DATA RECORDS ->
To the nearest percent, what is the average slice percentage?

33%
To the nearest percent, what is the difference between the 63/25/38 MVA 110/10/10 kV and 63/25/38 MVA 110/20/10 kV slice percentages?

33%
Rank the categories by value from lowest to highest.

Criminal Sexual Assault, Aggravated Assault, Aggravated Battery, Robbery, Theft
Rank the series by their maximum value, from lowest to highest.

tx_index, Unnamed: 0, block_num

TASK -> Starting at the line containing "Criminal Sexual Assault, Aggravated" and ending at the last line of the items, put those lines into a numbered list, leaving out blank lines.

EXERCISE RESULT ->
1. Criminal Sexual Assault, Aggravated Assault, Aggravated Battery, Robbery, Theft
2. Rank the series by their maximum value, from lowest to highest.
3. tx_index, Unnamed: 0, block_num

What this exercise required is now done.